Tuesday, March 11, 2014

 

Maybe It Is Not About What You Feel

Relevant Magazine carried a piece by a young person about worship, feelings and thought. She goes some good places:
Of course, even in these reflections, I’m thinking primarily about myself. "I"s and "me"s often come with the territory of over-introspection and cynicism.

But here’s a simple truth that does not allow for much analytical wiggle room: Worship is about God, not me.

C.S. Lewis describes in Surprised by Joy how, even as an atheist, his love for mythology primed him for worship because he felt an urgent adoration for something completely other than himself. Lewis felt he was “sent back to the false gods to acquire some capacity for worship” that would evolve to adoration of God ”being what He necessarily is than for any particular benefit He confers upon us.”
But it ends in a somewhat strange place:
We are readers of texts and hearers of songs, and we are often critics. We have amassed so many experiences and biases that often color the songs we sing. Our Christian responsibility as receivers of the word and the Word is to not resign to a rhetorical wasteland of meaninglessness, however. It is to actively, creatively and faithfully "re-fill" the meanings of words like holiness, love, truth and grace as we sing. And that also means choosing to stop the analytical dissection. Criticism is a God-given ability; but we need to bring it full circle into greater adoration of Him.

One Sunday at church, a song's repeated line was "I surrender all.” It is a difficult but inspiring sentiment—a sentiment that basically makes me want to crawl under the pew for not meaning it every time I sing it.

But in refreshing transparency, the pastor admitted he didn't feel surrendered as he sang; he said he felt like he was singing, "Sorry, God, but I'm only surrendering some." Sure, Christians should surrender all. But honesty is the first step toward cultivating a desire to "surrender all" and internalizing the prescript more fully. And here is the authenticity we so long for.
Why do feelings matter at all?

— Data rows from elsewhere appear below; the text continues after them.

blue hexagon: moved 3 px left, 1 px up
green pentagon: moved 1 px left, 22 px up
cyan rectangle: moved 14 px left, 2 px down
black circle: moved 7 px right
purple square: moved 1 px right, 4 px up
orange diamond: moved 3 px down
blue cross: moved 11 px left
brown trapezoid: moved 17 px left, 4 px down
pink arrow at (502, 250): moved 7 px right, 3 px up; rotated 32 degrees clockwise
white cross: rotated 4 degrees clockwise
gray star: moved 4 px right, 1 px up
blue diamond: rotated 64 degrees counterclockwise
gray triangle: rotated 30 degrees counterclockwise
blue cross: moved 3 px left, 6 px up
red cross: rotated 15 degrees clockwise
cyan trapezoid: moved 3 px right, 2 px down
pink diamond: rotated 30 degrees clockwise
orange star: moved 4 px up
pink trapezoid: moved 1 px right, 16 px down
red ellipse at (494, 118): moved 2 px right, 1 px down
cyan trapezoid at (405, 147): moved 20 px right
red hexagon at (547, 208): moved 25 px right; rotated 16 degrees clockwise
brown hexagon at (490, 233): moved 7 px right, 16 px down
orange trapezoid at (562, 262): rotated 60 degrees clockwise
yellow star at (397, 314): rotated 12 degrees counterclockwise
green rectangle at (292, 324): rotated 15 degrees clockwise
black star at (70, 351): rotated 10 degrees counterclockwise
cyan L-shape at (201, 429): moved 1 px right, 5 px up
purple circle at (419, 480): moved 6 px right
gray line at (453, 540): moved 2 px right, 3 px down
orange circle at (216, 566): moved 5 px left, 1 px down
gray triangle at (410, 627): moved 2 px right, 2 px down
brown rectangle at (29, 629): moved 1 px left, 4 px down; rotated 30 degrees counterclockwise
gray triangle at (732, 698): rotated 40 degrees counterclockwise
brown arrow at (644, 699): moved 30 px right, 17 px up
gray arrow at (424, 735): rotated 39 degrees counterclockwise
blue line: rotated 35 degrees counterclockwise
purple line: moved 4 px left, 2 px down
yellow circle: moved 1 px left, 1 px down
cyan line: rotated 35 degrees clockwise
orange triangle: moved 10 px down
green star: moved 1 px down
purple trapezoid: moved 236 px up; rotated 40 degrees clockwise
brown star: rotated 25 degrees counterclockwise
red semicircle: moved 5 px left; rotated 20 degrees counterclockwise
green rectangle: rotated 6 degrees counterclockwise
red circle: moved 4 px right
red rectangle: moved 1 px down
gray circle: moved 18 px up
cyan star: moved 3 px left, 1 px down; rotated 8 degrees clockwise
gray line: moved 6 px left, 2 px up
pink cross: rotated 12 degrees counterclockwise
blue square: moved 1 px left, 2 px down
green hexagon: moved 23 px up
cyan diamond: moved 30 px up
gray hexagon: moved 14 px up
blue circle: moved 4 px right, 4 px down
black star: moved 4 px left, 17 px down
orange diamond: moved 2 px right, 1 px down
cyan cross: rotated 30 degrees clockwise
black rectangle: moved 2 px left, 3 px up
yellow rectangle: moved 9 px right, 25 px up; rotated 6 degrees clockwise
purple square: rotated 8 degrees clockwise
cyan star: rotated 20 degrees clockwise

I realize that she is trying to push through what she elsewhere describes as the "me barrier," but why are feeling even part of that barrier? Feelings, paraphrasing C.S. Lewis, are subject to the state of our digestion.

I truly understand the need and the desire for the transcendent experience of God - but transcendence is not about feelings - it means literally that we rise above the self of feelings and thought. It is a process of ignoring these things in order to find the higher things. IN focusing on feeling or thought we stay firmly rooted where we are.

Feelings do not need to be overcome, they need to be ignored.